Hello @ptrblck, Thanks so much for this. I think I am implementing it differently and may be that’s why I get an increasing loss instead. So will you have a separate loss for the CNN and RNN? can you please demonstrate what you are saying with code. Here is my model. Note: it is an image regression problem:
def CNN(num_outputs):
preNet = models.inception_v3(pretrained=True,aux_logits=False)
num_ftrs = preNet.fc.in_features
preNet.fc = nn.Linear(num_ftrs, num_outputs)
return preNet
class BiGRU(nn.Module):
def __init__(self, input_features, hidden_size,num_layers,output_dim,seq_len,batch_size):
super(BiGRU, self).__init__()
self.cnn = CNN(input_features)
self.gru = nn.GRU(input_features, hidden_size, num_layers=num_layers, bidirectional=True)
self.out1 = nn.Linear(hidden_size*2, output_dim)
def forward(self, input):
input1 = self.cnn(input.view(batch_size*seq_len,C,H,W))
output, hidden = self.gru(input1.view(seq_len,-1,input_features))
pred = self.out1(output.view(-1,seq_len,hidden_size*2))
return pred
model = BiGRU(input_features, hidden_size,num_layers,output_dim,seq_len,batch_size)
loss = nn.MSELoss()
optimizer = optim.Adam(model.parameters(), lr=lr)
So the input to the model has the following shape: (batch_size, seq_len, C,H,W) and output is (batch_size, seq_len, output_dim). But the model is not learning as loss and error keep increasing.
Below is my Dataset code to create a sliding sequence of images and the sequence of images are later grouped into batches using : torch.utils.data.DataLoader(Dataset, batch_size = batch_size,shuffle = False,drop_last = False)
, to produce (batch_size, seq_len, C,H,W) dataloaders.
class CustomImageDataset(Dataset):
def __init__(self, img_labels, img_dir, seq_length, transform=None):
self.img_labels = img_labels
self.img_dir = img_dir
self.seq_length = seq_length
self.transform = transform
def __len__(self):
return len(self.img_labels)-self.seq_length
def __getitem__(self, idx):
start = idx
end = idx + self.seq_length
print('Getting images from {} to {}'.format(start, end))

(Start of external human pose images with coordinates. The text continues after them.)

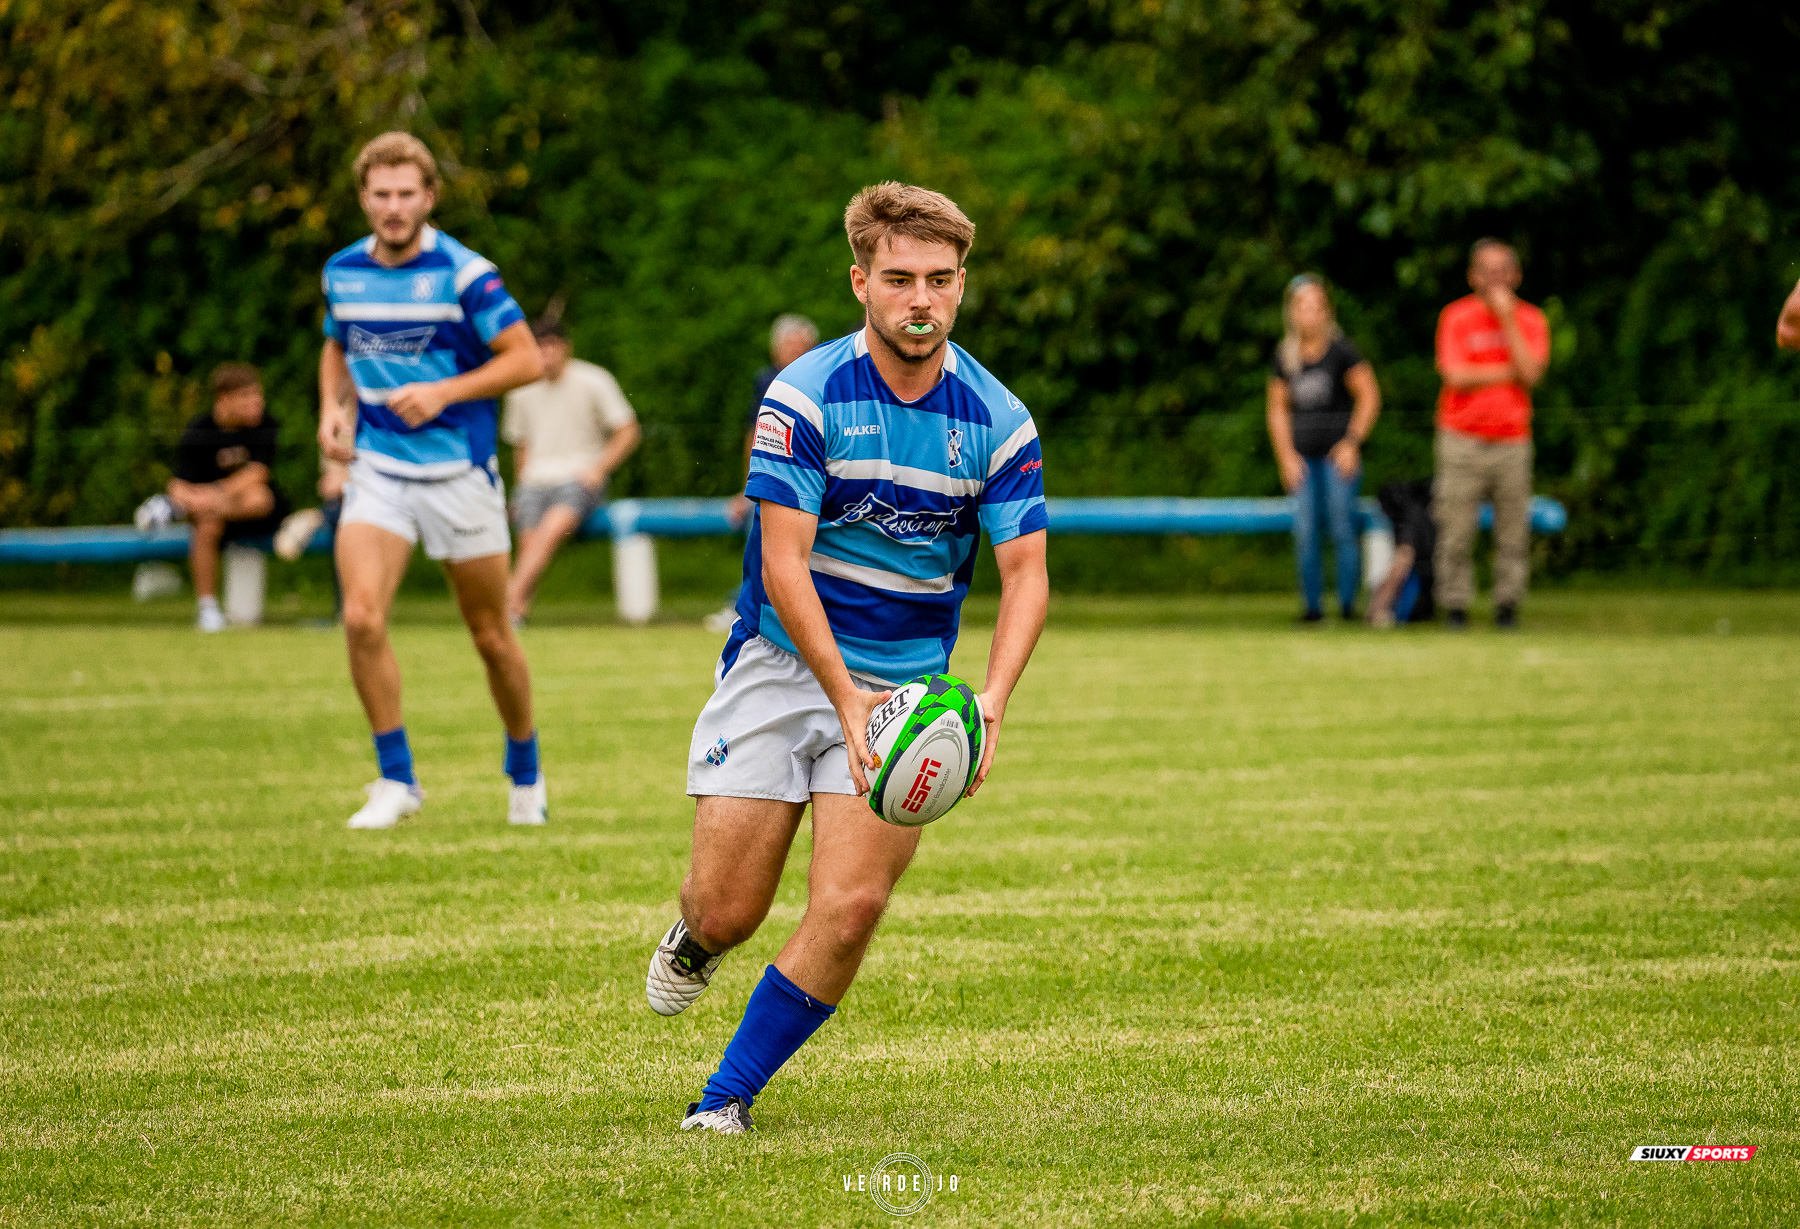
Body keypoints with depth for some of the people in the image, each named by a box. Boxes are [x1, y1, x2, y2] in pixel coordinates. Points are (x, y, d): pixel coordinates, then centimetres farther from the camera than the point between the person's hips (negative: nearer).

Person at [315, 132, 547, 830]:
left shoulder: (465, 273, -12)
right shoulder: (343, 272, 4)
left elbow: (526, 359, -10)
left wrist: (444, 392, -20)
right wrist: (333, 407, 4)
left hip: (459, 471, -3)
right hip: (376, 468, 3)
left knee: (491, 636, 7)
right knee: (362, 618, -17)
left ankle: (526, 773, 30)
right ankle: (396, 779, -3)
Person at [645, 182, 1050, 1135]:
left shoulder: (997, 422, -6)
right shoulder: (805, 397, -14)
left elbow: (1025, 575, -6)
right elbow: (783, 564, -17)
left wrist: (990, 701, -24)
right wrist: (847, 699, -28)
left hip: (905, 686, 2)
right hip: (782, 664, -1)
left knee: (851, 903, -15)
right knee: (726, 912, -2)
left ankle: (727, 1095, 1)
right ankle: (694, 938, 38)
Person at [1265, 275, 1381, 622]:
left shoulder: (1341, 351, -3)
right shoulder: (1284, 357, 9)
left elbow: (1369, 398, -1)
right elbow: (1278, 410, 15)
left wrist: (1352, 442, -6)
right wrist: (1287, 457, 6)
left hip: (1339, 453, -4)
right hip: (1302, 457, 4)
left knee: (1341, 528, -5)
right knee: (1305, 532, -1)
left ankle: (1348, 603, 0)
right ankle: (1311, 604, 5)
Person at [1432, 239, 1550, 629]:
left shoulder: (1531, 320, 7)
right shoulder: (1456, 317, 1)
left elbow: (1530, 373, -8)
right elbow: (1456, 376, -10)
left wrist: (1507, 320, -11)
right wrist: (1510, 372, -6)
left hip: (1512, 440, 2)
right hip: (1463, 439, -2)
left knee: (1514, 530, -2)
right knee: (1456, 530, -5)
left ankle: (1508, 604, 6)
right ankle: (1455, 607, 1)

indices = list(range(start, end))
images = []
labels = []
for i in indices:
img_path = os.path.join(self.img_dir, self.img_labels.iloc[i, 0])
image = read_image(img_path)
if self.transform:
image = self.transform(image)
images.append(image)
labels.append(torch.tensor(self.img_labels.iloc[i, 1:]))
x = torch.stack(images)
y = torch.stack(labels)
return x, y